FAQs
What is the primary responsibility of the Senior Systems Administrator for the Pan-Canadian AI Compute Environment - West (PAICE-W)?
The primary responsibility is to lead the technical operation of the PAICE-W, a digital research platform designed to facilitate AI and Machine Learning (ML) research, ensuring the system is secure, robust, and operates efficiently.
Who will the Senior Systems Administrator collaborate with in this role?
The Senior Systems Administrator will work with colleagues from the University of Alberta Research Computing, Information Services & Technology (IST), Alberta Machine Intelligence Institute (amii), Digital Research Alliance of Canada (Alliance), and other research computing sites.

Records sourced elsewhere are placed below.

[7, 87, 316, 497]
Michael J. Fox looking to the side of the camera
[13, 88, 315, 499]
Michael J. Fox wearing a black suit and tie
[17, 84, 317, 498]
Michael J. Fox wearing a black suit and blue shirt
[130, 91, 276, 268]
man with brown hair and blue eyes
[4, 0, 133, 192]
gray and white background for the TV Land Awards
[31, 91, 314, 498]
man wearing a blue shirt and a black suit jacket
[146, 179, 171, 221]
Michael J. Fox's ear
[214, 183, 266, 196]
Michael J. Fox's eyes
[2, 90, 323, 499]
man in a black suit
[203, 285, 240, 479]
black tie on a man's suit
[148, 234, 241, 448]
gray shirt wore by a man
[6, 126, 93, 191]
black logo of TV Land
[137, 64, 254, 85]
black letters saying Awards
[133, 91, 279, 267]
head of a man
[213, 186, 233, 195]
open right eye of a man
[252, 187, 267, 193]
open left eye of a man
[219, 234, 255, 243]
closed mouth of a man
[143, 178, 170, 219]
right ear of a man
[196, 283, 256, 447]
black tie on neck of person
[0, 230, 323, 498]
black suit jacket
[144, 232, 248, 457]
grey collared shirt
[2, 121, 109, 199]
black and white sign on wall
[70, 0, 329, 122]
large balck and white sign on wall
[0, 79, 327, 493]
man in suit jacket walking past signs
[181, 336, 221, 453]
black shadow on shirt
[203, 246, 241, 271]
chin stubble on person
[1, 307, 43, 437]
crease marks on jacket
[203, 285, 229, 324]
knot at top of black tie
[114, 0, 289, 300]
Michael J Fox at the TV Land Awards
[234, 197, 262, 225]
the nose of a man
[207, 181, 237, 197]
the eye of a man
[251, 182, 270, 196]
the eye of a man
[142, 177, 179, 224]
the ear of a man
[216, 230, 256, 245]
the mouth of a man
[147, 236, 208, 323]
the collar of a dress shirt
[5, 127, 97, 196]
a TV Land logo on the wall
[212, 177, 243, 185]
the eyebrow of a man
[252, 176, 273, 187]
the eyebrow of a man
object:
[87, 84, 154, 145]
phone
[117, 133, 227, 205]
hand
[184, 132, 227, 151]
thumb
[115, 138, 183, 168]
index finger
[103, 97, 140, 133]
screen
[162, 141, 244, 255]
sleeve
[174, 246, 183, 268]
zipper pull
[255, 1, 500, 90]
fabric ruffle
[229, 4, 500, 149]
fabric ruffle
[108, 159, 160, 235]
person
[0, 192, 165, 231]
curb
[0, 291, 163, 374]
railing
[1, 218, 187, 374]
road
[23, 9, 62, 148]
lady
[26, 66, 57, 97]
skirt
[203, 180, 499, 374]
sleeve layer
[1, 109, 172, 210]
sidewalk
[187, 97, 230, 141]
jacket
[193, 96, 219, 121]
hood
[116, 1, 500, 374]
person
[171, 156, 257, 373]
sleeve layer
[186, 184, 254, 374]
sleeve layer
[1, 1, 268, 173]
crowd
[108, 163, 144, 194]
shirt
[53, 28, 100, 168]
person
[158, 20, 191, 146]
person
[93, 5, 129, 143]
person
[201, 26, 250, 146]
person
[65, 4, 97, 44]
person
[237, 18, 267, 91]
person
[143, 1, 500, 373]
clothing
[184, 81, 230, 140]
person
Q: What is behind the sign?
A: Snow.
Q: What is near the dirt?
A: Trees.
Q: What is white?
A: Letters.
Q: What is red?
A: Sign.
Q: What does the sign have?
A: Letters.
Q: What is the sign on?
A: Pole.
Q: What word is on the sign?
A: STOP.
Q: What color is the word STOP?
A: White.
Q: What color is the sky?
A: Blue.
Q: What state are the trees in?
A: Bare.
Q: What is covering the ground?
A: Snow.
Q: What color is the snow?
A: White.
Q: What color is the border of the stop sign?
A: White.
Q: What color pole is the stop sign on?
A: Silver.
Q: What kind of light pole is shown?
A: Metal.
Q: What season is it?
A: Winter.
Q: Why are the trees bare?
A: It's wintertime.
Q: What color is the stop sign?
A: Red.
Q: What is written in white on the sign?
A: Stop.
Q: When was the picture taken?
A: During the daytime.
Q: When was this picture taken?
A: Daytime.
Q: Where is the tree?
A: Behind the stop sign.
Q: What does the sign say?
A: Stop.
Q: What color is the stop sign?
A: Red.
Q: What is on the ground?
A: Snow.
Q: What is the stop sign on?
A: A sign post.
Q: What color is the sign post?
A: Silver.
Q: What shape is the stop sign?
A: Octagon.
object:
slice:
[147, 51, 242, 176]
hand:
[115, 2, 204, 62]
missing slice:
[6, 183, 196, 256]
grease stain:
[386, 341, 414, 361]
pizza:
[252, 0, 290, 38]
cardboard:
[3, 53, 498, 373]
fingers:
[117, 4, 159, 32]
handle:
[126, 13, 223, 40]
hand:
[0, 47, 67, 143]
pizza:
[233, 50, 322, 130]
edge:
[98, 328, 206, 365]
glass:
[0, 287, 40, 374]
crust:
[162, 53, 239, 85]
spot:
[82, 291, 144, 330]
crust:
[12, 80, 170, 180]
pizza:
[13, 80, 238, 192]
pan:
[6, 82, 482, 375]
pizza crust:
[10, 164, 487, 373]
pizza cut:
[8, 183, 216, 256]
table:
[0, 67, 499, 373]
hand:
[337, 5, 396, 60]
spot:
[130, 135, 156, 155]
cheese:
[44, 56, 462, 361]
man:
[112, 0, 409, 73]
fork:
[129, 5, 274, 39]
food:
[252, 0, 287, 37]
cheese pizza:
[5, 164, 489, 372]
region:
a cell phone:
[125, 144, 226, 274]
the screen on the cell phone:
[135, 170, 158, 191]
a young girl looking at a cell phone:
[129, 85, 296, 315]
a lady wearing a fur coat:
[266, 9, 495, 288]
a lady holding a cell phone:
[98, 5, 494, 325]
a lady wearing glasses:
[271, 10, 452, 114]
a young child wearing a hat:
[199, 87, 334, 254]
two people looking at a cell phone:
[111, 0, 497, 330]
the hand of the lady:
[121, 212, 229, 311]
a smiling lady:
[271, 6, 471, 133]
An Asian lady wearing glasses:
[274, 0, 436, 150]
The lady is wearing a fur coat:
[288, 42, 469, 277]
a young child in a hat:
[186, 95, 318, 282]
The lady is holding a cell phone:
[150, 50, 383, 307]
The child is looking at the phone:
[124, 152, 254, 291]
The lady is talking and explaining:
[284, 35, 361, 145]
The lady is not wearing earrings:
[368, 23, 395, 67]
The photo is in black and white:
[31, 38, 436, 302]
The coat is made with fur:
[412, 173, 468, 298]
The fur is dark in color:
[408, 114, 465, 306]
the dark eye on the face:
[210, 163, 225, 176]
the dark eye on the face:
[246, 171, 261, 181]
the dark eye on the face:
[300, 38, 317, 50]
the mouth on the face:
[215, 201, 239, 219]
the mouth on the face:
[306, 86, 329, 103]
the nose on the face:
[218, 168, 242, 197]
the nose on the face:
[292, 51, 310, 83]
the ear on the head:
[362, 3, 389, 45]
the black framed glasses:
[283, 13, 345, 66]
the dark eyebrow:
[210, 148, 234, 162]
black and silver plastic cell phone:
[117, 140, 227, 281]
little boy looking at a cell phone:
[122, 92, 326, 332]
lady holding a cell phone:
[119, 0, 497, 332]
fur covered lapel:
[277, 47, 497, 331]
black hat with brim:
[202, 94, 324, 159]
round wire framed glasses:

What kind of equipment and resources will the Senior Systems Administrator be responsible for maintaining?
The Senior Systems Administrator will maintain high-performance digital research equipment that includes GPU-rich cluster computing and high-speed storage systems necessary for AI/ML research.
What specific tasks are expected to be performed in terms of security and documentation?
The Senior Systems Administrator is expected to implement security standards, document configurations of the cluster and storage, monitor and report on system use and security, and conduct troubleshooting and root cause analyses.
What are the educational qualifications required for the Senior Systems Administrator position?
A Bachelor’s degree, preferably in a science, engineering, or biomedical area, is required for this position.
How much experience in high-performance computing systems is necessary for this role?
A minimum of three years’ experience in maintaining and using high-performance computing (HPC) systems and research software is required.
Is knowledge of specific software or programming languages necessary for this job?
Yes, knowledge of installing and maintaining HPC schedulers such as Slurm, as well as familiarity with programming and scripting languages, is necessary.
Are there any preferred qualifications for this role?
Yes, experience with AI/ML is valuable, and knowledge of computer and network security is expected, although some experience may be gained on the job with guidance from security experts.
Will there be a training component involved in this role?
Yes, the Senior Systems Administrator will train researchers on how to effectively and efficiently use the PAICE-W environment and collaborate with other trainers in the development and delivery of this training.
What is the importance of vendor relationships in this position?
Maintaining necessary vendor relationships is crucial to ensure appropriate vendor support for warrantied computational and storage equipment used in the PAICE-W environment.